Monday, July 27, 2009

Local News: Search for Texas A&M President Begins

Panel Starts Search For A&M Leader
By Vimal Patel

From the Bryan-College Station Eagle

The search committee responsible for finding the next Texas A&M University president held its first gathering Friday.

Members chatted over breakfast before heading into the Board of Regents meeting room to begin the hunt.

"I didn't volunteer for this," said Regent Richard Box, an Austin dentist and chairman of the 15-member committee, in an interview before the 7:30 a.m. breakfast. "It's a great honor but a tremendous responsibility."

Board of Regents Chairman Morris Foster asked Box, a former treasurer of Gov. Rick Perry's campaign fund, to serve as chair of the committee, which is working under a flexible deadline of January to forward the names of three candidates to regents.

Officials tout the transparency of the process. This search, if followed as planned, will avoid the last-minute controversy that the last two presidential searches encountered when regents considered candidates who hadn't been vetted by the search committee.

Several committee members interviewed this week expressed optimism.

"There were many errors made in the past search committees," said Eric Beckham, student body president and one of two students on the committee. "But I think this committee's been set up correctly. I think we'll get the job done right this time."

The committee also consists of two other regents, five faculty members -- some of whom have administrative positions as well -- and five other members, including Frank Ashley, vice chancellor of academic affairs for the A&M System, and attorney Neal Adams.

"I'm sure we're going to get a huge pool of candidates," said Ashley, who has served on presidential search committees for four other Texas A&M System universities. "I think the hard part is going to be trying to just get down to eight or 10 candidates for the committee to look at."

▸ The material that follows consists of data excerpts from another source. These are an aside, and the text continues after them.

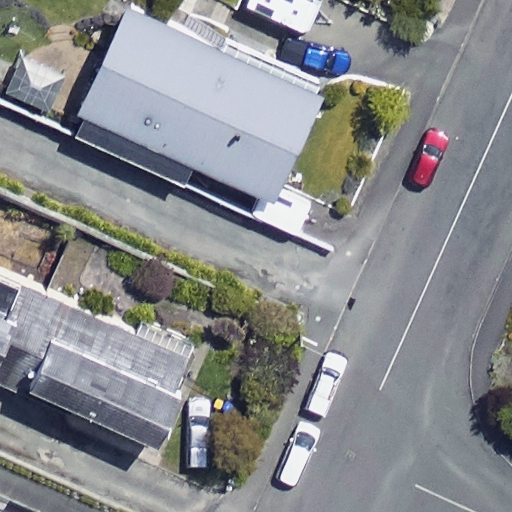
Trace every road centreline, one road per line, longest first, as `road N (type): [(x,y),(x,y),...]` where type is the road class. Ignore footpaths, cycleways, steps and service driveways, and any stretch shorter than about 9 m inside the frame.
road 1 (residential): [(511,98),(353,456)]
road 2 (residential): [(353,456),(474,511)]
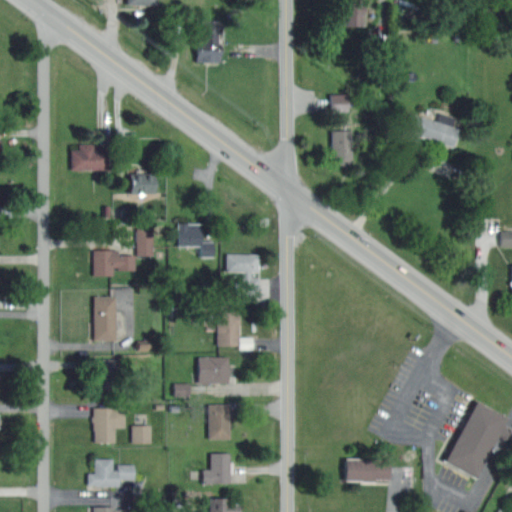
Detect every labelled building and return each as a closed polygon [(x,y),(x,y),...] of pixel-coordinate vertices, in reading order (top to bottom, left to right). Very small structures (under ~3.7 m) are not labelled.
[(342,25),(342,23),(337,23),(336,2),(342,2),(342,0),(361,0),(361,3),(363,3),(363,12),(361,12),(361,25),(342,25)] [(193,61),(193,42),(197,42),(196,33),(194,33),(194,19),(218,19),(219,33),(216,33),(216,42),(219,42),(219,61),(193,61)] [(346,96),(328,96),(329,111),(347,111),(346,96)] [(413,142),(415,136),(446,146),(452,128),(404,111),(395,136),(413,142)] [(326,130),(349,130),(348,159),(326,158),(326,130)] [(70,169),(70,148),(78,148),(78,142),(95,142),(95,149),(107,148),(108,168),(70,169)] [(128,192),(128,172),(153,171),(153,191),(128,192)] [(198,255),(198,244),(176,244),(176,221),(198,221),(199,239),(210,239),(210,255),(198,255)] [(503,229),(511,229),(511,244),(503,244),(503,229)] [(133,238),(132,254),(150,255),(150,239),(133,238)] [(112,274),(92,274),(92,248),(117,248),(117,253),(133,253),(133,268),(116,269),(116,265),(112,265),(112,274)] [(258,294),(241,293),(242,270),(225,270),(225,252),(257,253),(256,270),(250,270),(250,276),(258,276),(258,294)] [(93,338),(92,295),(113,295),(114,338),(93,338)] [(216,343),(215,310),(237,309),(237,343),(216,343)] [(232,365),(232,374),(226,374),(226,381),(197,381),(197,356),(226,356),(226,365),(232,365)] [(110,394),(94,394),(94,381),(92,381),(92,366),(100,367),(100,358),(119,358),(119,367),(110,367),(110,394)] [(473,476),(441,459),(474,398),(505,416),(501,424),(509,428),(504,437),(496,433),(473,476)] [(207,437),(206,403),(227,403),(227,412),(231,412),(231,425),(228,425),(228,437),(207,437)] [(113,440),(93,440),(93,428),(92,428),(92,420),(90,420),(90,415),(92,415),(92,405),(121,405),(121,408),(122,408),(122,424),(113,424),(113,440)] [(148,443),(148,425),(128,425),(128,444),(148,443)] [(228,481),(200,481),(200,468),(208,468),(208,451),(228,451),(228,460),(232,460),(232,472),(228,472),(228,481)] [(118,486),(93,486),(93,483),(88,483),(88,472),(93,472),(93,456),(111,457),(111,468),(116,468),(116,463),(133,463),(133,478),(118,478),(118,486)] [(338,457),(386,458),(386,481),(338,480),(338,457)] [(227,501),(227,502),(238,502),(238,511),(208,511),(208,496),(227,496),(227,501)]
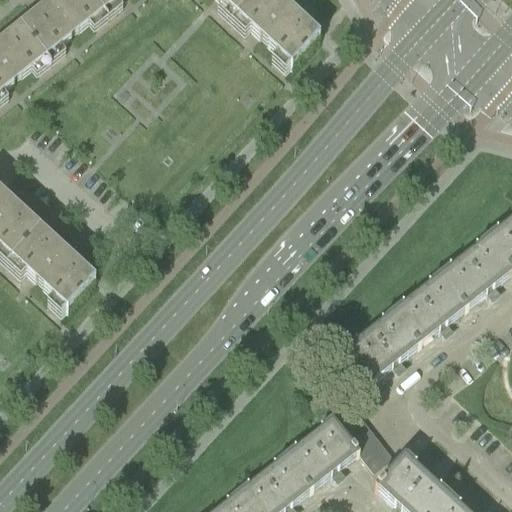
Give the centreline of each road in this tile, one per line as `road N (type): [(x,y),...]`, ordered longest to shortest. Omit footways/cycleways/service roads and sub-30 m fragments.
road 1 (primary): [(428,30),(0,504)]
road 2 (primary): [(62,511),(477,72)]
road 3 (residential): [(511,314),(402,401),(511,502)]
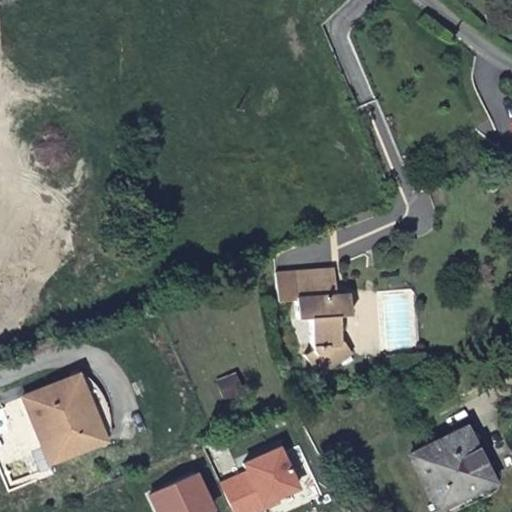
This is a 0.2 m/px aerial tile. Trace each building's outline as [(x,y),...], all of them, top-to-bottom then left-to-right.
[(337,270),(299,273),(301,298),(297,299),(299,322),(313,320),(315,351),(315,352),(305,358),(318,380),(350,360),(344,349),(343,348),(341,319),(352,318),(350,295),(339,296),(337,270)] [(234,373),(213,382),(220,400),(241,393),(234,373)] [(76,376),(23,397),(48,461),(100,441),(103,429),(103,418),(100,407),(94,395),(86,385),(76,376)] [(490,484),(461,429),(406,456),(434,511),(490,484)] [(221,485),(233,511),(256,511),(265,508),(264,504),(276,498),(297,489),(279,449),(244,464),(248,473),(221,485)] [(212,511),(195,474),(150,495),(157,511),(212,511)] [(264,504),(265,508),(278,503),(276,498),(264,504)]
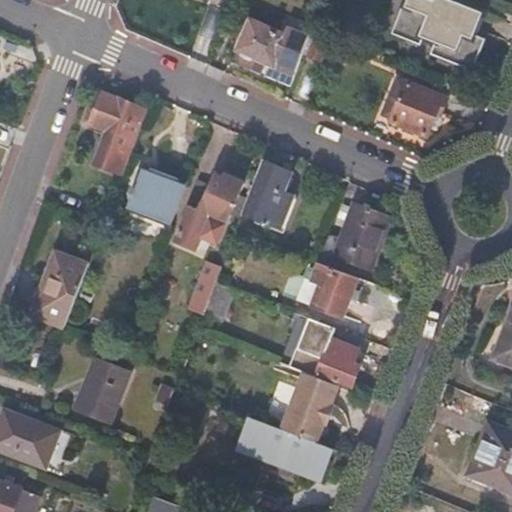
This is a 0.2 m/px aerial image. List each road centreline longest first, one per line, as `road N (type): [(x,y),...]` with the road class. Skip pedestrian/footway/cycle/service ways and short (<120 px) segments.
road 1 (residential): [(80,36),(405,178),(438,202)]
road 2 (residential): [(362,511),(465,250)]
road 3 (residential): [(0,254),(80,36)]
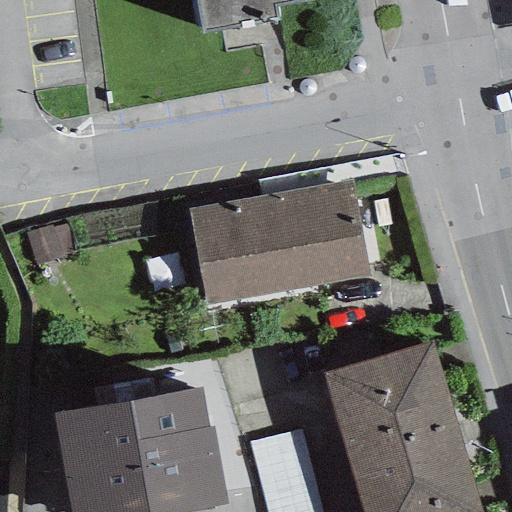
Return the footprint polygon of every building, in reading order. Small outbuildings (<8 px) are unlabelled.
[(198,0),(202,24),(267,15),(276,0),(198,0)] [(352,176),(187,207),(205,305),(370,274),(352,176)] [(483,511),(433,339),(323,371),(363,511),(483,511)] [(200,380),(51,409),(70,511),(139,511),(223,496),(200,380)] [(274,511),(327,511),(305,420),(256,432),(274,511)]
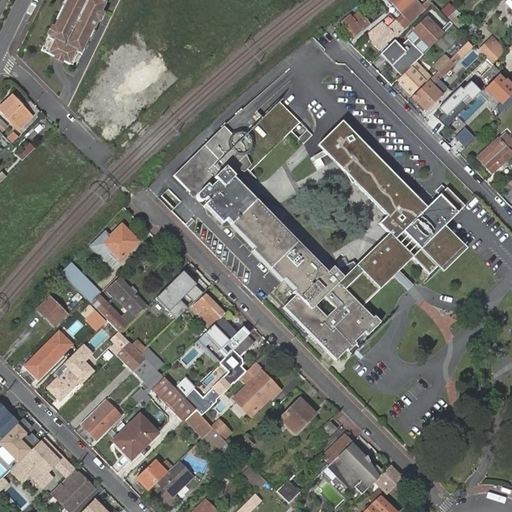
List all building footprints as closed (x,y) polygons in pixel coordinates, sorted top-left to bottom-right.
[(93,0),(64,0),(52,26),(48,35),(41,50),(53,56),(59,58),(76,67),(89,38),(94,29),(94,28),(97,22),(93,19),(93,18),(98,9),(100,5),(93,2),(93,0)] [(374,0),(367,0),(365,2),(369,6),(371,9),(377,5),(374,0)] [(415,1),(413,0),(389,0),(401,13),(411,25),(424,12),(415,1)] [(448,4),(441,11),(445,15),(453,8),(448,4)] [(455,9),(447,16),(451,21),(455,17),(459,13),(455,9)] [(362,30),(363,32),(370,26),(360,14),(353,20),(350,17),(341,24),(354,37),(362,30)] [(455,17),(451,21),(461,30),(464,26),(455,17)] [(382,53),(380,55),(391,67),(395,64),(404,73),(422,54),(415,48),(423,40),(428,46),(442,33),(443,34),(453,24),(450,22),(440,31),(427,18),(414,31),(419,37),(412,44),(408,40),(400,48),(394,42),(390,46),(382,53)] [(367,34),(374,41),(372,43),(379,49),(382,53),(390,46),(386,42),(394,34),(398,38),(400,35),(406,30),(400,23),(396,20),(387,28),(381,21),(367,34)] [(492,36),(478,50),(492,64),(506,51),(492,36)] [(433,75),(412,97),(425,110),(440,95),(438,93),(443,88),(443,85),(437,79),(460,57),(467,64),(478,52),(467,41),(465,44),(453,56),(446,63),(440,69),(433,75)] [(435,65),(440,69),(446,63),(442,58),(435,65)] [(395,64),(391,67),(401,76),(404,73),(395,64)] [(420,77),(411,68),(397,81),(410,95),(426,79),(422,75),(420,77)] [(486,87),(496,77),(488,69),(478,79),(486,87)] [(497,106),(502,112),(511,103),(506,98),(511,93),(511,94),(511,86),(508,82),(507,83),(499,74),(496,77),(486,87),(483,90),(498,105),(497,106)] [(341,291),(336,285),(342,279),(331,269),(326,274),(296,243),(285,232),(273,219),(254,199),(237,181),(242,175),(243,171),(246,172),(249,169),(289,131),(299,122),(278,100),(261,117),(256,111),(257,110),(263,103),(266,100),(272,95),(266,87),(218,132),(204,145),(208,149),(177,179),(188,191),(191,189),(195,193),(198,189),(198,190),(197,191),(196,193),(196,194),(196,195),(196,196),(196,198),(198,199),(199,200),(200,200),(202,200),(204,199),(205,198),(206,197),(208,199),(204,204),(222,223),(227,218),(231,223),(229,225),(253,249),(250,251),(280,282),(283,280),(293,290),(291,292),(293,295),(281,307),(332,360),(338,354),(340,356),(346,350),(349,353),(356,346),(353,342),(358,337),(356,335),(361,330),(366,336),(378,324),(371,318),(369,320),(358,308),(341,291)] [(453,119),(465,107),(461,103),(467,97),(460,89),(439,109),(445,116),(448,113),(453,119)] [(28,113),(8,94),(0,102),(0,110),(15,126),(28,113)] [(440,131),(448,124),(444,120),(436,127),(440,131)] [(465,252),(443,229),(445,226),(464,210),(446,191),(426,211),(375,157),(342,123),(318,146),(386,218),(378,226),(388,236),(342,279),(336,285),(341,291),(358,308),(410,259),(427,278),(435,270),(441,275),(465,253),(465,252)] [(298,124),(291,130),(297,136),(304,130),(298,124)] [(464,147),(473,137),(463,127),(454,137),(464,147)] [(302,145),(312,136),(306,130),(297,139),(302,145)] [(509,138),(503,132),(477,158),(495,176),(511,158),(511,136),(509,138)] [(20,151),(25,156),(33,148),(29,143),(20,151)] [(172,174),(177,179),(208,149),(204,145),(172,174)] [(0,162),(0,167),(7,173),(17,159),(8,152),(0,162)] [(104,234),(90,248),(103,261),(108,255),(116,263),(137,242),(120,225),(108,238),(104,234)] [(197,281),(184,268),(154,299),(175,319),(186,307),(179,300),(185,294),(192,302),(201,293),(193,285),(197,281)] [(84,286),(87,282),(81,275),(77,279),(84,286)] [(77,279),(71,285),(84,298),(89,304),(97,296),(99,294),(87,282),(84,286),(77,279)] [(134,318),(145,307),(118,280),(107,291),(134,318)] [(218,317),(223,313),(204,294),(190,309),(208,328),(218,317)] [(127,326),(97,296),(89,304),(95,310),(106,320),(118,332),(119,334),(127,326)] [(65,314),(49,298),(36,309),(52,326),(65,314)] [(106,320),(95,310),(87,318),(97,329),(99,327),(106,320)] [(202,333),(197,339),(203,345),(210,339),(218,348),(216,351),(223,357),(231,350),(236,344),(244,337),(245,336),(248,333),(241,326),(234,333),(218,317),(208,328),(202,333)] [(110,339),(118,332),(106,320),(99,327),(110,339)] [(104,363),(118,349),(121,347),(126,341),(119,334),(118,332),(110,339),(114,344),(100,358),(104,363)] [(244,337),(236,344),(243,351),(252,342),(245,336),(244,337)] [(138,365),(144,359),(140,355),(134,349),(126,341),(121,347),(138,365)] [(59,356),(46,343),(24,365),(36,378),(59,356)] [(239,377),(244,372),(239,366),(241,364),(241,359),(238,357),(243,351),(236,344),(231,350),(218,363),(227,372),(201,398),(191,388),(182,397),(194,409),(200,415),(205,410),(210,405),(212,403),(215,400),(213,399),(231,382),(232,384),(239,377)] [(135,368),(138,365),(121,347),(118,349),(135,368)] [(96,362),(101,366),(104,363),(100,358),(96,362)] [(162,377),(144,359),(138,365),(135,368),(133,370),(151,388),(162,377)] [(260,371),(253,363),(244,372),(239,377),(246,384),(231,398),(248,416),(268,397),(270,399),(278,390),(263,375),(262,377),(258,373),(260,371)] [(78,379),(67,367),(46,387),(58,399),(78,379)] [(172,387),(182,397),(191,388),(194,385),(184,376),(172,387)] [(184,419),(194,409),(182,397),(172,387),(162,377),(151,388),(183,421),(184,419)] [(314,413),(299,398),(278,418),(293,433),(314,413)] [(119,415),(104,400),(80,423),(95,438),(119,415)] [(24,434),(0,408),(0,443),(18,462),(29,451),(18,440),(24,434)] [(212,427),(211,426),(200,415),(194,409),(184,419),(201,437),(212,427)] [(156,433),(139,415),(112,440),(121,449),(123,448),(131,456),(156,433)] [(212,427),(218,434),(224,427),(217,420),(211,426),(212,427)] [(329,421),(321,429),(329,437),(337,429),(329,421)] [(220,455),(230,445),(218,434),(212,427),(201,437),(220,455)] [(346,447),(351,442),(343,434),(313,462),(321,471),(322,470),(331,461),(346,447)] [(74,468),(44,437),(29,451),(18,462),(8,472),(21,485),(30,476),(41,488),(51,478),(47,474),(53,467),(63,478),(71,470),(74,468)] [(251,442),(245,437),(236,446),(241,451),(251,442)] [(331,461),(350,490),(353,487),(361,494),(377,478),(382,473),(383,472),(375,465),(371,469),(367,463),(369,461),(366,455),(363,457),(359,451),(360,450),(352,441),(351,442),(346,447),(331,461)] [(136,477),(147,489),(152,484),(165,472),(160,466),(167,459),(162,453),(136,477)] [(165,472),(152,484),(156,488),(155,489),(165,500),(190,475),(176,461),(169,468),(165,472)] [(331,461),(326,466),(350,490),(331,461)] [(266,482),(250,465),(241,474),(257,490),(266,482)] [(396,477),(398,474),(390,465),(383,472),(382,473),(377,478),(374,481),(383,489),(385,487),(391,482),(393,480),(396,477)] [(76,475),(71,470),(63,478),(58,484),(55,487),(51,491),(55,494),(58,491),(66,498),(61,503),(69,510),(73,506),(77,503),(93,487),(78,473),(76,475)] [(298,492),(286,480),(275,491),(287,503),(292,498),(298,492)] [(391,482),(383,489),(385,492),(395,482),(393,480),(391,482)] [(378,489),(371,496),(373,499),(381,492),(378,489)] [(395,511),(380,496),(363,511),(395,511)] [(106,511),(93,498),(79,511),(106,511)] [(299,505),(292,498),(287,503),(293,509),(294,510),(299,505)] [(246,511),(254,504),(248,499),(234,511),(246,511)] [(198,511),(207,504),(204,500),(191,511),(198,511)]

Many members said they had no reservations about serving on the committee when asked, despite the level of scrutiny this search will encounter due to questions and acrimony surrounding the resignation of Elsa Murano in June.

"I'm pretty excited about it, actually," said Meredith Maloney, the only graduate student on the committee. "I have faith that the system will work."

The Board of Regents will make the final selection from the three candidates recommended by the panel. Officials indicated that every candidate would go through the same process.

That didn't happened in either of the last two searches.

In 2002, four of nine regents didn't support Robert Gates and were believed to favor former U.S. Sen. Phil Gramm, who was never declared an official candidate and wasn't vetted by the 24-person committee.

In 2007, a 14-member committee forwarded the names of three sitting university presidents. Instead, regents went with Murano, a vice chancellor and dean of the College of Agriculture and Life Sciences. She had not been researched by the search committee.

In March, after a harsh back-and-forth over a job evaluation between McKinney and Murano, regents approved a formal policy that would allow them to select a president who hadn't been vetted by a search committee.

Information about candidates and deliberations will be confidential. R. Bowen Loftin, who is serving as Texas A&M's interim president, was asked Friday whether he planned to apply for the position.

"It's too soon to tell," he said.

Also Friday, officials announced that a Washington-based firm had been hired to assist the committee in the search. Academic Search Inc. has conducted more than 186 presidential searches since 2004.

Published on Saturday, July 25, 2009

1 comments:

Shelly said...

yeah i'll believe the transparency when i see it (no pun intended). also, why is there a dentist on the search committee? and like who's gonna take the job now that everyone is resigning?